Guest guest Posted June 22, 2009 Report Share Posted June 22, 2009 Since corn-on-the-cob season is coming around again, I wanted to share my fun and yummy vegan, gluten free alternative to " buttering " it. ...ordinary yellow, prepared mustard! It has the nice yellow colour, and smooth texture of butter or margarine but is low in fat and a natural source of omega 3 fatty acids.
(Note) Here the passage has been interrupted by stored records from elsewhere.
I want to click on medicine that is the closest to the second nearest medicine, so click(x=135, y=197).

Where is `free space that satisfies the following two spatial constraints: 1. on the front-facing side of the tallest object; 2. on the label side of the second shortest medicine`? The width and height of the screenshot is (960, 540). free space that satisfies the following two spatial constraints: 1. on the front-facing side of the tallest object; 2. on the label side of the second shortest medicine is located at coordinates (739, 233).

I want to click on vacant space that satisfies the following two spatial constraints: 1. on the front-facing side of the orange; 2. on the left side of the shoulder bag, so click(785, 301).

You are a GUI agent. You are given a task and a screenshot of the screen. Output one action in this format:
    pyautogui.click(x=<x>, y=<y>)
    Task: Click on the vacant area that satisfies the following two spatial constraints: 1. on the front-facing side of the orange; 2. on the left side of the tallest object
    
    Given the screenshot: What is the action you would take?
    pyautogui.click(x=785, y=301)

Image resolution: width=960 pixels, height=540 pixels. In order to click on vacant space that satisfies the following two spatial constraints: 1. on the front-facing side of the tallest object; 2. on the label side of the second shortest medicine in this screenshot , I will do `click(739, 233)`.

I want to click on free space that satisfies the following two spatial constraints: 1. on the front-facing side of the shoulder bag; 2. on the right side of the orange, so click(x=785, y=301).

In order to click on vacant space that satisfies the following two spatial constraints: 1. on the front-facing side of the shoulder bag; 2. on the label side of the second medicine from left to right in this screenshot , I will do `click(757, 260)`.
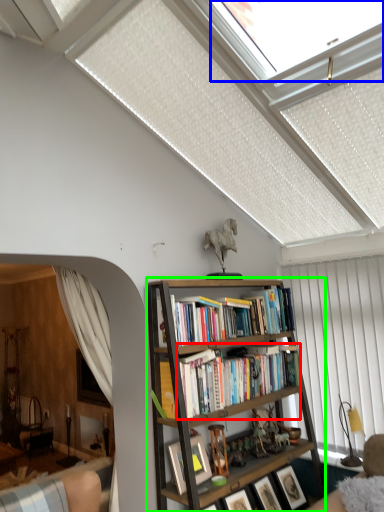
Question: Based on their relative distances, which object is farther from book (highlighted by a red box)? Choose from window (highlighted by a blue box) and bookcase (highlighted by a green box).

Choices:
 (A) window
 (B) bookcase

Answer: (A)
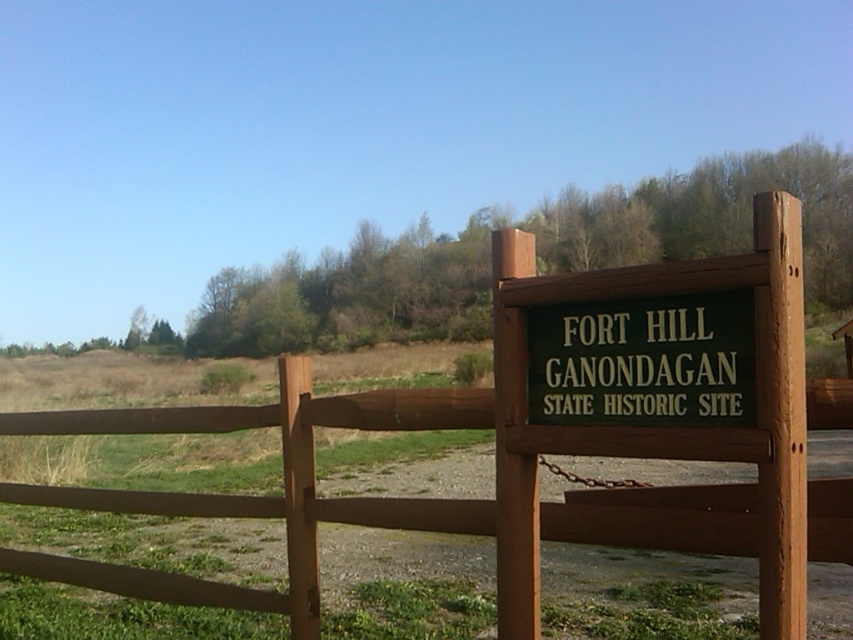
Question: Which point is closer to the camera taking this photo?

Choices:
 (A) (781, 262)
 (B) (746, 284)

Answer: (A)

Question: Does brown wooden fence at center have a smaller size compared to green painted wood sign at right?

Choices:
 (A) yes
 (B) no

Answer: (B)

Question: Which of the following is the farthest from the observer?

Choices:
 (A) (202, 589)
 (B) (779, 336)

Answer: (A)

Question: Does brown wooden fence at center have a larger size compared to green painted wood sign at right?

Choices:
 (A) no
 (B) yes

Answer: (B)

Question: Is brown wooden fence at center below green painted wood sign at right?

Choices:
 (A) yes
 (B) no

Answer: (A)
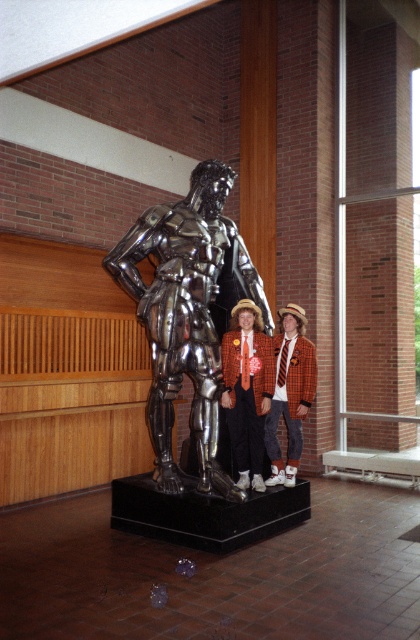
You are an interior designer evaluating the space in the image. You need to determine if the shiny metallic statue at center will fit through a doorway that is the same height as the orange wool blazer at center. Can it pass through?

The shiny metallic statue at center is bigger than the orange wool blazer at center, so it cannot pass through the doorway that is the same height as the orange wool blazer at center.

You are a photographer trying to capture a photo where both the shiny metallic statue at center and the orange wool blazer at center are in focus. Given that the statue is wider than the blazer, which object should you adjust your camera focus on first to ensure both are sharp?

Since the shiny metallic statue at center is wider than the orange wool blazer at center, you should focus on the statue first as it occupies more space in the frame, ensuring both objects remain in focus.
The piquant flavour of the mustard complements that of the sweet corn. It's convenient and inexpensive. What could be better! Most people hear the idea and say " Yuck! " but after trying it, are surprised at how successful it is. It's an inovative idea that is going to show up on gourmet cooking shows in the near future! :-) Deborah Quote Link to comment Share on other sites More sharing options...
Guest guest Posted June 22, 2009 Report Share Posted June 22, 2009 I thought that I read that mustard is not good for gluten free. Still trying to figure out what I can and can't eat. Jo In a message dated 6/22/2009 11:26:31 AM Pacific Daylight Time, dpageau writes: Since corn-on-the-Since corn-on-the-<WBR>cob season is coming around again, I wanted to share my fun and yummy vegan, gluten free alternative to " buttering " it. ...ordinary yellow, prepared mustard! It has the nice yellow colour, and smooth texture of butter or margarine but is low in fat and a natural source of omega 3 fatty acids. The piquant flavour of the mustard complements that of the sweet corn. It's convenient and inexpensive Most people hear the idea and say " Yuck! " but after trying it, are surprised at how successful it is. It's an inovative idea that is going to show up on gourmet cooking shows in the near future! :-) Deborah **************An Excellent Credit Score is 750. See Yours in Just 2 Easy Steps! (http://pr.atwola.com/promoclk/100126575x1221823273x1201398689/aol?redir=http://\ www.freecreditreport.com/pm/default.aspx?sc=668072 & hmpgID=62 & bcd=Jun eExcfooterNO62) Quote Link to comment Share on other sites More sharing options...
Guest guest Posted June 23, 2009 Report Share Posted June 23, 2009 Jo Originally the thinking was that mustard, being made from vinegar, had a chance of gluten contamination. However the American and Canadian Dietetic Associations conducted substantially detailed testing of many distilled products, including vinegars and found that no protein passed into the end product so there are safe for people avoiding gluten. That said, most vinegars in N. American are made from corn (with the exception of malt vinegar which has barley malt added after distillation), so condiments which use vinegars are afe to use for those avoiding gluten. On the other hand, there are many reasons to avoid acid food because the changes to body pH and it's relationship to disease, but that's a whole other story. BL On Mon, Jun 22, 2009 at 6:12 PM, <ladijo40 wrote: > > > > I thought that I read that mustard is not good for gluten free. Still > trying to figure out what I can and can't eat. Quote Link to comment Share on other sites More sharing options...
Recommended Posts
Join the conversation
You are posting as a guest. If you have an account, sign in now to post with your account.
Note: Your post will require moderator approval before it will be visible.